▶ _Kutipan yang Ditampilkan_
################

Rasulullah saw. bersabda:
ﺧَﻴْـﺮُ ﺍﻟﻨِّﻜَـﺎﺡِ ﺃَﻳْﺴَـﺮُﻩُ
"Sebaik-baik pernikahan ialah
yang paling mudah" (HR. Abu Dawud No.
2117). Al-Albani menilai hadis ini sahih (al-Albani, al-Silsilah
al-Sahihah al-Kamilah, IV/341). Dalam riwayat Ahmad, Nabi saw. bersabda:
إِنَّ
مِنْ يُمْنِ الْمَرْأَةِ تَيْسِيرَ خِطْبَتِهَا وَتَيْسِيرَ صَدَاقِهَا
وَتَيْسِيرَ رَحِمِهَا
“Termasuk berkahnya seorang wanita
adalah yang mudah khitbahnya (lamarannya), yang mudah maharnya, dan yang mudah
keturunannya” (HR. Ahmad, No. 24478). Al-Albani menilai hadis ini
hasan (al-Albani, Sahih al-Jami’ al-Shaghir, I/444).

################

▶ _Informasi yang Diambil_
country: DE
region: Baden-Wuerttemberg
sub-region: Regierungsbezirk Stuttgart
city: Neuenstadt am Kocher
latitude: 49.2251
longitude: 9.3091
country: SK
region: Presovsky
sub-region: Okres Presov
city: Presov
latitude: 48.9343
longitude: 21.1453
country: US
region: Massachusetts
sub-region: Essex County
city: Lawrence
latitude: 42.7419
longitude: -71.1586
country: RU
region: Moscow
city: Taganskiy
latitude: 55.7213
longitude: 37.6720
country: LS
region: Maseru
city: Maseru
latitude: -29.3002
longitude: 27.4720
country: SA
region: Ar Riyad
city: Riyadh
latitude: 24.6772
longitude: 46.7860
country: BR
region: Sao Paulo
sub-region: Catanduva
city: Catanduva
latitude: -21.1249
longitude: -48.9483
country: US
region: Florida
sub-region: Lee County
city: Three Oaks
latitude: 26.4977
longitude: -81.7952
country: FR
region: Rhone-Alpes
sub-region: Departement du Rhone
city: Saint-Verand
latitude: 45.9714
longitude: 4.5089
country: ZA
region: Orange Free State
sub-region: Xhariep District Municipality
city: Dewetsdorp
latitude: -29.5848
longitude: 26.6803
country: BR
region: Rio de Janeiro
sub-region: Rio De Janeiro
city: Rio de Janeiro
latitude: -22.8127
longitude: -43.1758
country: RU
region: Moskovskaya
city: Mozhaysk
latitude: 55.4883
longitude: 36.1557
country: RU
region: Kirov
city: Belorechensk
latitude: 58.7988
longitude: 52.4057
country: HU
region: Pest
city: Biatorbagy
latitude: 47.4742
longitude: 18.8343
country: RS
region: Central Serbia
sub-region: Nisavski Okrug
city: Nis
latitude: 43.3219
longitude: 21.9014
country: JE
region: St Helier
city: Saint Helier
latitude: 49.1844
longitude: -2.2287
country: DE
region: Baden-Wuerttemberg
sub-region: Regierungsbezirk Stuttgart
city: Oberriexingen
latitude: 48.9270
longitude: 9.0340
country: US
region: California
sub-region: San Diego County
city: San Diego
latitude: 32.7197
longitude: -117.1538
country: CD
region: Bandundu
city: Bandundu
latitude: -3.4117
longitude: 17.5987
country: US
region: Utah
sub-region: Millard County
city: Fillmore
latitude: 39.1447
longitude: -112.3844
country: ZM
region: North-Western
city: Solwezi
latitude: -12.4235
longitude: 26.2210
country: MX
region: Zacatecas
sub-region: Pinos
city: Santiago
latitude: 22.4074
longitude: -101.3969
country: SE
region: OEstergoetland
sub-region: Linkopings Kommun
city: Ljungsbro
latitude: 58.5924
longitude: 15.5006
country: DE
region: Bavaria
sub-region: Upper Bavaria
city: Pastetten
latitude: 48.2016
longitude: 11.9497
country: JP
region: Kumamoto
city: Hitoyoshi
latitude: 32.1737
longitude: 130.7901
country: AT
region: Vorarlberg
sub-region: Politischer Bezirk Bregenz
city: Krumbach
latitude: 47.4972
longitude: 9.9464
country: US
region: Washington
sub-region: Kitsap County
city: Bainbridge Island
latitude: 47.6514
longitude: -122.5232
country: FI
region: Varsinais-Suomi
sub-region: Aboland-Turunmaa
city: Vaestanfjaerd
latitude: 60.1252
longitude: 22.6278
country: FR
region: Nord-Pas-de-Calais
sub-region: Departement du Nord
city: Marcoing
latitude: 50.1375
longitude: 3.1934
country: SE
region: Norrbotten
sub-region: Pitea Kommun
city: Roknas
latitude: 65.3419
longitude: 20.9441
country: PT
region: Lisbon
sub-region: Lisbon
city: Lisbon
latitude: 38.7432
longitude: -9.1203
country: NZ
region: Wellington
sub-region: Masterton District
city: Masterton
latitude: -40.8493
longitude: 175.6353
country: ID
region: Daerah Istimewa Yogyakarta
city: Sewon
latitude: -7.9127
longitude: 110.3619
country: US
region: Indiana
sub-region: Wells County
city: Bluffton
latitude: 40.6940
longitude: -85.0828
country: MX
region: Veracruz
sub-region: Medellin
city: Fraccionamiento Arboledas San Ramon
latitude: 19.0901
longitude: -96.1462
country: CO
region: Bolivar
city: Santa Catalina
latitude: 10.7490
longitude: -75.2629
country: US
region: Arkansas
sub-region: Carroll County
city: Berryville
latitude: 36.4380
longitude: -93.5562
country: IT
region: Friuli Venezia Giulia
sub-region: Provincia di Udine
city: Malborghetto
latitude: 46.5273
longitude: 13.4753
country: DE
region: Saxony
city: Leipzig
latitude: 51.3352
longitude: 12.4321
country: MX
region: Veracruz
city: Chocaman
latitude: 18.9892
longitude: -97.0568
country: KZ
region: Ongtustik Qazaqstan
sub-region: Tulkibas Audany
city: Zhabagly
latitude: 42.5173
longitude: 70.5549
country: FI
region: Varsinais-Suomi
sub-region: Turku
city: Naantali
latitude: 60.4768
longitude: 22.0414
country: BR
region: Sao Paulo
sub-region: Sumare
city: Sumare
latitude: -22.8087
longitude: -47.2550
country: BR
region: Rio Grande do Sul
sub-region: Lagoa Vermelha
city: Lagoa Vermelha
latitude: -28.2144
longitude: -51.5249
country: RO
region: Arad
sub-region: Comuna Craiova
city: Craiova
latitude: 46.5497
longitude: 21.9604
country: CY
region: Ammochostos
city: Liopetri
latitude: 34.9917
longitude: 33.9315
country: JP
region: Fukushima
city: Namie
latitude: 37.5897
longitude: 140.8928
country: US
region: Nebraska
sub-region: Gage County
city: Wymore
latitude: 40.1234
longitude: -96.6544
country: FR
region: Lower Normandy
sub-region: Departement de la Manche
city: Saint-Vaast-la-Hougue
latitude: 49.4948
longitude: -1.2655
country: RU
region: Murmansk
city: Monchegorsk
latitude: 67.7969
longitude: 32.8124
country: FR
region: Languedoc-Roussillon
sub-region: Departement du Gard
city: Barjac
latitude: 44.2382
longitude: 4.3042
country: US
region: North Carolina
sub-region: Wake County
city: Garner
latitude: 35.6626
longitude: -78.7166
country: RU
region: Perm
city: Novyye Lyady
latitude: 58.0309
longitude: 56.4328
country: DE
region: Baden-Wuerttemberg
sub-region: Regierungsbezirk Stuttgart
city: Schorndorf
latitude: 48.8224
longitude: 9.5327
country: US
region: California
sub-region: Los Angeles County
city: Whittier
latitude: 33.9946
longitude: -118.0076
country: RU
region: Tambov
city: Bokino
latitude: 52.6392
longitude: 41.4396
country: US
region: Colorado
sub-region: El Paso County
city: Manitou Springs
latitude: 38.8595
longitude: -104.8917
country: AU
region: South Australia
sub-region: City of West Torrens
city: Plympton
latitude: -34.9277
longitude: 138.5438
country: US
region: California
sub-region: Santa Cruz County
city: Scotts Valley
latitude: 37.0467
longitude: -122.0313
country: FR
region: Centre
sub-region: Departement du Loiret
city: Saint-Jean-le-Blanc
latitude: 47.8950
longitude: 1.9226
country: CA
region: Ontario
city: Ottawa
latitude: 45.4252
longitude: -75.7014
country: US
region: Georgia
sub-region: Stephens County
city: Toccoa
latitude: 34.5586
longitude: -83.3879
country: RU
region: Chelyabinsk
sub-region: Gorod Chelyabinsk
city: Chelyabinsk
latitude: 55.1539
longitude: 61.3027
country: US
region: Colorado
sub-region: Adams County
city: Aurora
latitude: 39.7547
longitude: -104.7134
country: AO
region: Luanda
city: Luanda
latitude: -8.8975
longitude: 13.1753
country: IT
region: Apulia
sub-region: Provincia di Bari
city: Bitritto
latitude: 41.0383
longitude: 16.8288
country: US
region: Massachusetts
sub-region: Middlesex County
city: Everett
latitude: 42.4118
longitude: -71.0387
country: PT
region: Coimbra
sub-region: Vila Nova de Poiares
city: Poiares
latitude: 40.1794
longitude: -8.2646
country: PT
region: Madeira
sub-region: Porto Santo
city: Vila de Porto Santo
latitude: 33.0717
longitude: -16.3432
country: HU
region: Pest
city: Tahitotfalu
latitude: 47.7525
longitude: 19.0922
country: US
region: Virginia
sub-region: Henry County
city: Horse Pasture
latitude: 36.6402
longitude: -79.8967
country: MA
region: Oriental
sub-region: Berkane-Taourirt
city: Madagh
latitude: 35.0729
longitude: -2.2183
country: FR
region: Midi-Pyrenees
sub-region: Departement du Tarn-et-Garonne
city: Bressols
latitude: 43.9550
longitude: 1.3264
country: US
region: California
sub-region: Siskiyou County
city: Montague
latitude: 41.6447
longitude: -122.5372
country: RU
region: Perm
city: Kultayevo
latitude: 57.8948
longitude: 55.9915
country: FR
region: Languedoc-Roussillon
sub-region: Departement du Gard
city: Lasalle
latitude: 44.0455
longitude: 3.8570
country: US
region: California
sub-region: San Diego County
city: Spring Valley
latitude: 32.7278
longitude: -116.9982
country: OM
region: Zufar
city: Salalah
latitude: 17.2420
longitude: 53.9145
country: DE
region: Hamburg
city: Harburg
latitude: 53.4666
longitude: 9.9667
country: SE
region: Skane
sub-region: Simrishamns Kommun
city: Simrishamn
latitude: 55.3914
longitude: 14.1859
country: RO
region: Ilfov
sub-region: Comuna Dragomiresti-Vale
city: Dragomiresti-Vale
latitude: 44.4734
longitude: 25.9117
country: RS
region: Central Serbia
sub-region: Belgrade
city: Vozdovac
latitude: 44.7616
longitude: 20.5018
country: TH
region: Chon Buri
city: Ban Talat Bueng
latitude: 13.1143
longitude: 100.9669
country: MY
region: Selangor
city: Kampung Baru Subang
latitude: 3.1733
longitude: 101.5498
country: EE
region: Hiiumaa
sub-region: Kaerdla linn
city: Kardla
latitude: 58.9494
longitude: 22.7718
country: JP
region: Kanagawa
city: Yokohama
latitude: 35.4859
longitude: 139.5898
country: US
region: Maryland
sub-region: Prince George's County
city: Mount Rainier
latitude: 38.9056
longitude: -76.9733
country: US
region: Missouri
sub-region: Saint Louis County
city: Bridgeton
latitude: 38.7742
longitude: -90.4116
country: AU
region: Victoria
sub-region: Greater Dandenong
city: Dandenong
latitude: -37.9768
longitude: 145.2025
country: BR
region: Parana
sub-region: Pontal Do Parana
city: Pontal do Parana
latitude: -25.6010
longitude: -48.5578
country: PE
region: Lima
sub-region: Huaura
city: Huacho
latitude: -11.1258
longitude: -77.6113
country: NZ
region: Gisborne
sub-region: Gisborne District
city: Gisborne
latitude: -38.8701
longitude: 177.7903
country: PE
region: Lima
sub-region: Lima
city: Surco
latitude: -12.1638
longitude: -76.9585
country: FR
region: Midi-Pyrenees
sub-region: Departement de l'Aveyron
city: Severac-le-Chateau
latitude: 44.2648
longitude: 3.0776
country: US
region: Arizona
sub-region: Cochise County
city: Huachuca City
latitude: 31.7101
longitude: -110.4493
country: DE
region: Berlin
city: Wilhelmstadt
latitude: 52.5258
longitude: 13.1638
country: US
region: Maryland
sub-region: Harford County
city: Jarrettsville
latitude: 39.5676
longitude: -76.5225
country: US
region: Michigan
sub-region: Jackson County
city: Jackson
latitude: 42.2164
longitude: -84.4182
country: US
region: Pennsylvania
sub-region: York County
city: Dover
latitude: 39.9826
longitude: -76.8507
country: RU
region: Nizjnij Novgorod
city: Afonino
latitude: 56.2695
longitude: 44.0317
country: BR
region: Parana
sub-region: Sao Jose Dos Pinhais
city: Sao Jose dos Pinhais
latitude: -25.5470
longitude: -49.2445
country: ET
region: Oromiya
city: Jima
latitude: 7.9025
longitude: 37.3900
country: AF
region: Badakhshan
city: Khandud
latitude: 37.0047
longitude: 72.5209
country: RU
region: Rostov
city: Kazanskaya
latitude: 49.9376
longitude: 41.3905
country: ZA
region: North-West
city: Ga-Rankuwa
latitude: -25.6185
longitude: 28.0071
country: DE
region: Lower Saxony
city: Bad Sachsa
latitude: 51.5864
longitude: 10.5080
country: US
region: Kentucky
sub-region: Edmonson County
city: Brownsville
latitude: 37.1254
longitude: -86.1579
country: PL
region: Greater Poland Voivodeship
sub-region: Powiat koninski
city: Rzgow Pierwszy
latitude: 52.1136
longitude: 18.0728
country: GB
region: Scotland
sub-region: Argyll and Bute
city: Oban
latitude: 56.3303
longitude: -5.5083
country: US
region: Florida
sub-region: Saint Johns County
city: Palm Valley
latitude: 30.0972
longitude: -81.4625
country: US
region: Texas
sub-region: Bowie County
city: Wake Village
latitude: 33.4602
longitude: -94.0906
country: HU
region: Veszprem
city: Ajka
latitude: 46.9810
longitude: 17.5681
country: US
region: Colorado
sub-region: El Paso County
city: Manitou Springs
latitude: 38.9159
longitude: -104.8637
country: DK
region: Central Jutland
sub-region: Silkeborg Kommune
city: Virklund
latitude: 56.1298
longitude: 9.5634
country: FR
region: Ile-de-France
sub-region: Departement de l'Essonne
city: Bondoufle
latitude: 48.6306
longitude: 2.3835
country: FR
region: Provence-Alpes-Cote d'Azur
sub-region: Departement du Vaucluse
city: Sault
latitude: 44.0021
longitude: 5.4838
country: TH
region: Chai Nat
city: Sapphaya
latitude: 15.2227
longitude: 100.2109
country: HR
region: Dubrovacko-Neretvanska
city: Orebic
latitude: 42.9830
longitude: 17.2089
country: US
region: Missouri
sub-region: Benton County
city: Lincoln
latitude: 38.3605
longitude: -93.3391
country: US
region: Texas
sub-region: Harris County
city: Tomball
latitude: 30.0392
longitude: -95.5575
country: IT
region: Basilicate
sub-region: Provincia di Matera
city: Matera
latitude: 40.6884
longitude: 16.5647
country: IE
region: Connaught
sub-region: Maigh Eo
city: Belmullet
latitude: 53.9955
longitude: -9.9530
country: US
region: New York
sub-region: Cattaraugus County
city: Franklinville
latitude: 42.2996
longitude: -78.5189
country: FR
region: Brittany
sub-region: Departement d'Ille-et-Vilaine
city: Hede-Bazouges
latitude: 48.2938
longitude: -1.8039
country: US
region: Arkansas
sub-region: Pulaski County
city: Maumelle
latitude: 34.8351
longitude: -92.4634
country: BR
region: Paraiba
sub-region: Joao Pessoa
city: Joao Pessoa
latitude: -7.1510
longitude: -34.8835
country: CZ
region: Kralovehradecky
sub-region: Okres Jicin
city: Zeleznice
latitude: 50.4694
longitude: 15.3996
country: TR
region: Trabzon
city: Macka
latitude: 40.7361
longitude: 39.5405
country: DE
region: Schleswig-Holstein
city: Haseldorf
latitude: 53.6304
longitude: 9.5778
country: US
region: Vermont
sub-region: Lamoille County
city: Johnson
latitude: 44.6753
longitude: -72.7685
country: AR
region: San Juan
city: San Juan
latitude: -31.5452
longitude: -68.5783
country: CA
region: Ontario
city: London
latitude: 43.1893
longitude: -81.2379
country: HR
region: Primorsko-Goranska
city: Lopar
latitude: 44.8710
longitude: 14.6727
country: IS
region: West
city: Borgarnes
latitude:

################

▶ _Yang Perlu Dikerjakan_
**1.** Dalam kutipan tentang pernikahan, apa penilaian Al-Albani terhadap hadis riwayat Ahmad No. 24478?
**2.** Salin hanya baris-baris catatan, dimulai dari baris yang memuat "sub-region: Lagoa Vermelha" dan berlanjut hingga baris yang memuat "latitude: 58.0309", dengan kedua baris itu ikut disalin.
Kutipan dan catatan ini tidak berhubungan satu sama lain.

▶ _Jawaban Tiap Tugas_
**1.** Al-Albani menilai hadis itu hasan.

**2.**
sub-region: Lagoa Vermelha
city: Lagoa Vermelha
latitude: -28.2144
longitude: -51.5249
country: RO
region: Arad
sub-region: Comuna Craiova
city: Craiova
latitude: 46.5497
longitude: 21.9604
country: CY
region: Ammochostos
city: Liopetri
latitude: 34.9917
longitude: 33.9315
country: JP
region: Fukushima
city: Namie
latitude: 37.5897
longitude: 140.8928
country: US
region: Nebraska
sub-region: Gage County
city: Wymore
latitude: 40.1234
longitude: -96.6544
country: FR
region: Lower Normandy
sub-region: Departement de la Manche
city: Saint-Vaast-la-Hougue
latitude: 49.4948
longitude: -1.2655
country: RU
region: Murmansk
city: Monchegorsk
latitude: 67.7969
longitude: 32.8124
country: FR
region: Languedoc-Roussillon
sub-region: Departement du Gard
city: Barjac
latitude: 44.2382
longitude: 4.3042
country: US
region: North Carolina
sub-region: Wake County
city: Garner
latitude: 35.6626
longitude: -78.7166
country: RU
region: Perm
city: Novyye Lyady
latitude: 58.0309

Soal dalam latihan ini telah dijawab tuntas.